_To do:_
Pictures in the listing should not be copied. Reproduce, word for word, each line from the one holding "hfov_deg: 37.7" through the final line.

──────────────────────────────

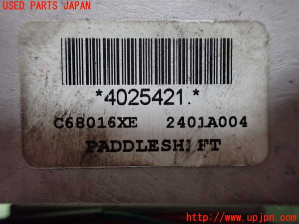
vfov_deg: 46.8
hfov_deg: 60.0
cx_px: 150
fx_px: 259
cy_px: 112
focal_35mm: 30
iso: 800
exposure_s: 1/50
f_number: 2.3
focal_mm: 5.4
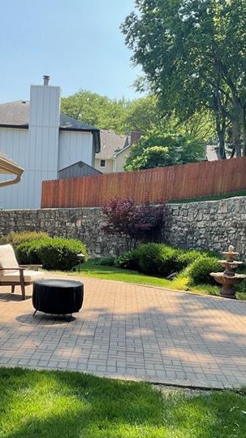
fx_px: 522
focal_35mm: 45
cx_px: 96
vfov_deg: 45.2
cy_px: 268
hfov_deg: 26.4
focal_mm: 3
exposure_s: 1/666
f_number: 1.8
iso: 16
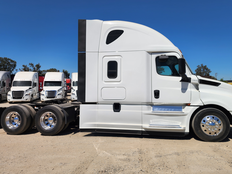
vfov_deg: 53.1
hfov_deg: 67.3
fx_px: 174
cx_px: 121
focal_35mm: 26
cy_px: 85
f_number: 1.8
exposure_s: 1/2417
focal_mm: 6.4
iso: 12
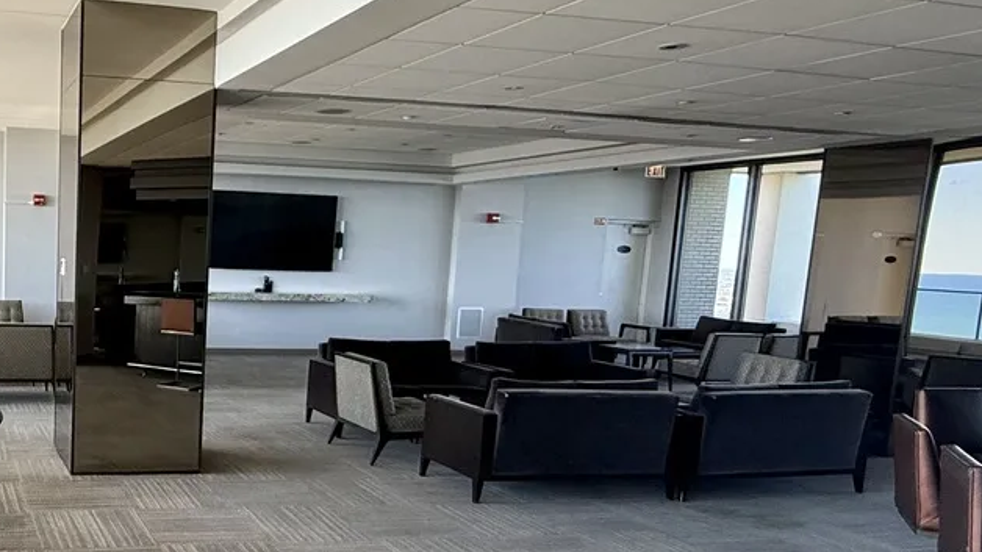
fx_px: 911
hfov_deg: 51.4
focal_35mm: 35
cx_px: 136
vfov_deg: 33.4
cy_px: 372
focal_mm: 2.22
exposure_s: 1/99
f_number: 2.2
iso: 160
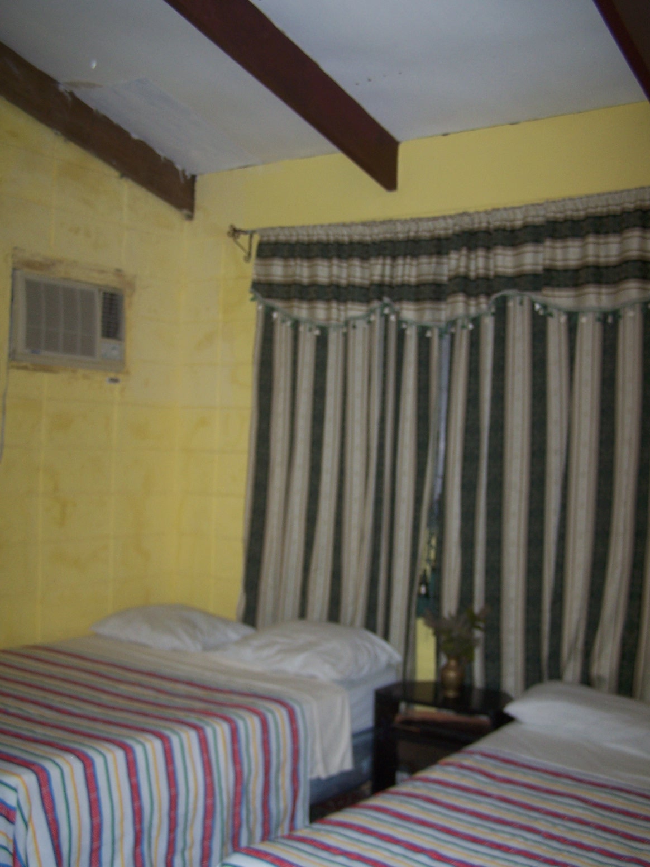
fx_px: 951
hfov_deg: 37.7
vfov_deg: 49.0
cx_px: 325
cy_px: 434
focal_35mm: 38
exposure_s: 1/60
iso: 80
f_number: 2.8
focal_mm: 6.3
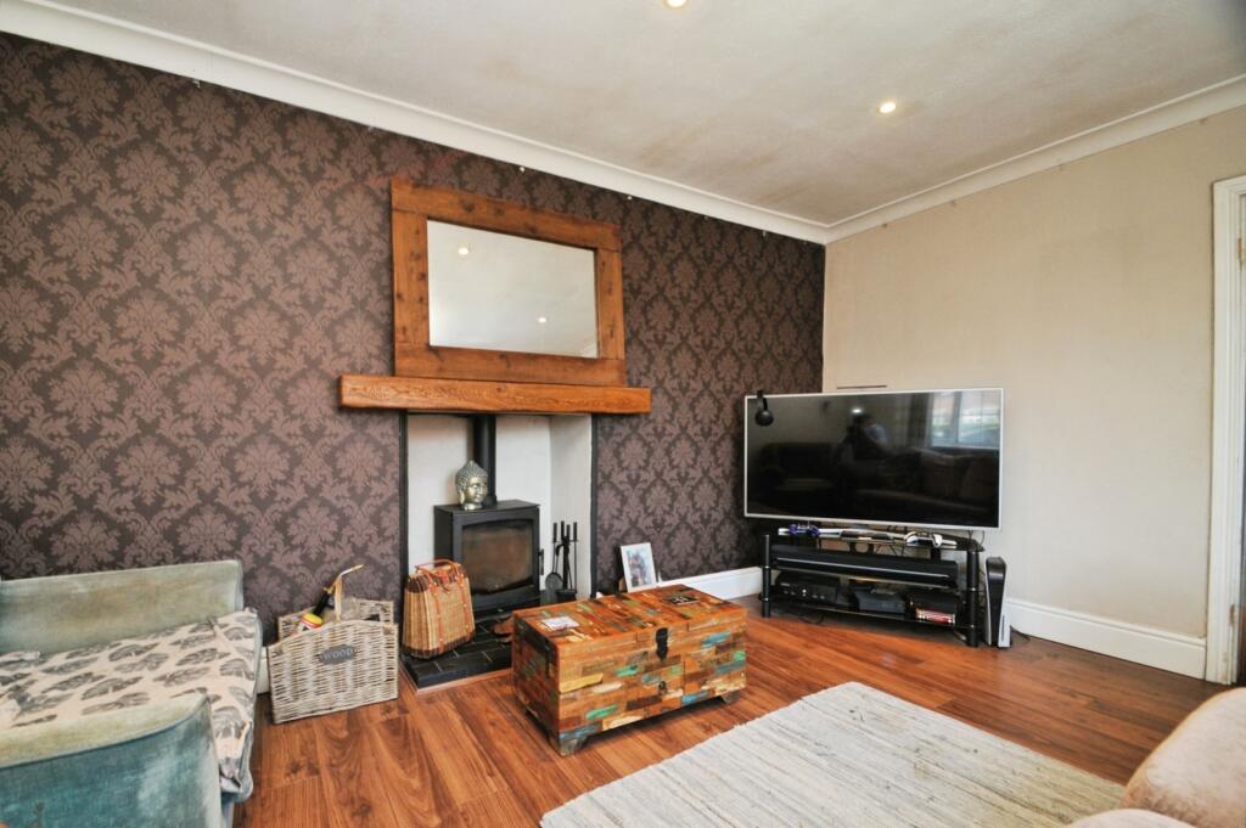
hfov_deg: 100.4
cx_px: 623
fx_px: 519
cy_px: 414
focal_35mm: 15
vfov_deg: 77.2
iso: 400
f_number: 6.3
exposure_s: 1/30
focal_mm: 10
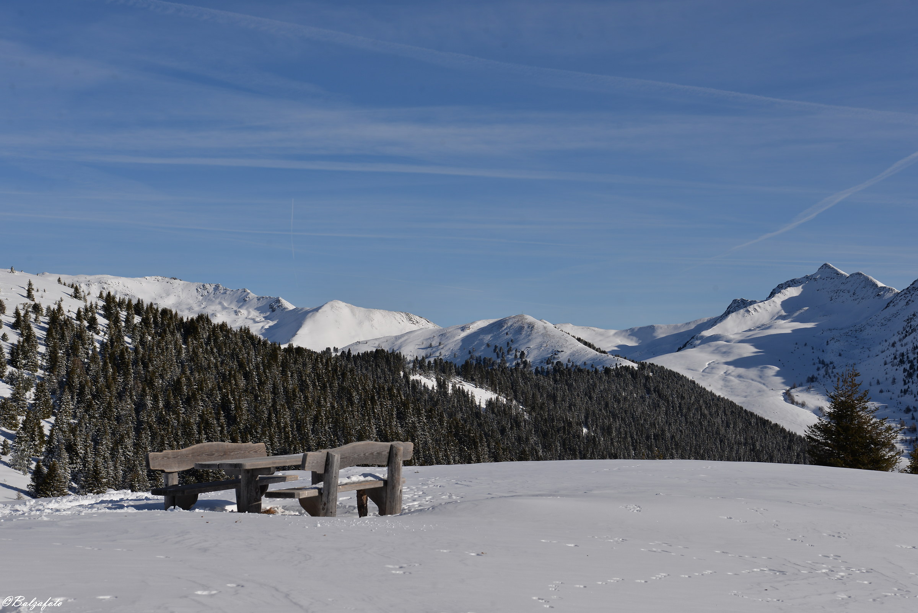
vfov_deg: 24.2
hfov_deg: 35.6
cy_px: 306
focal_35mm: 56
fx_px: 1428
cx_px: 459
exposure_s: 1/640
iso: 100
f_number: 11
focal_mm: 56
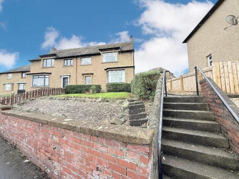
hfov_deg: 102.1
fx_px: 97
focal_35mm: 14
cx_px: 120
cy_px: 90
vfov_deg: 85.7
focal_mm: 2.22
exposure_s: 1/288
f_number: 2.2
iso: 64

──────────────────────────────

_Response below:_
hfov_deg: 37.7
vfov_deg: 49.0
cx_px: 325
cy_px: 434
focal_35mm: 38
exposure_s: 1/60
iso: 80
f_number: 2.8
focal_mm: 6.3
hfov_deg: 100.4
cx_px: 623
fx_px: 519
cy_px: 414
focal_35mm: 15
vfov_deg: 77.2
iso: 400
f_number: 6.3
exposure_s: 1/30
focal_mm: 10
vfov_deg: 24.2
hfov_deg: 35.6
cy_px: 306
focal_35mm: 56
fx_px: 1428
cx_px: 459
exposure_s: 1/640
iso: 100
f_number: 11
focal_mm: 56
hfov_deg: 102.1
fx_px: 97
focal_35mm: 14
cx_px: 120
cy_px: 90
vfov_deg: 85.7
focal_mm: 2.22
exposure_s: 1/288
f_number: 2.2
iso: 64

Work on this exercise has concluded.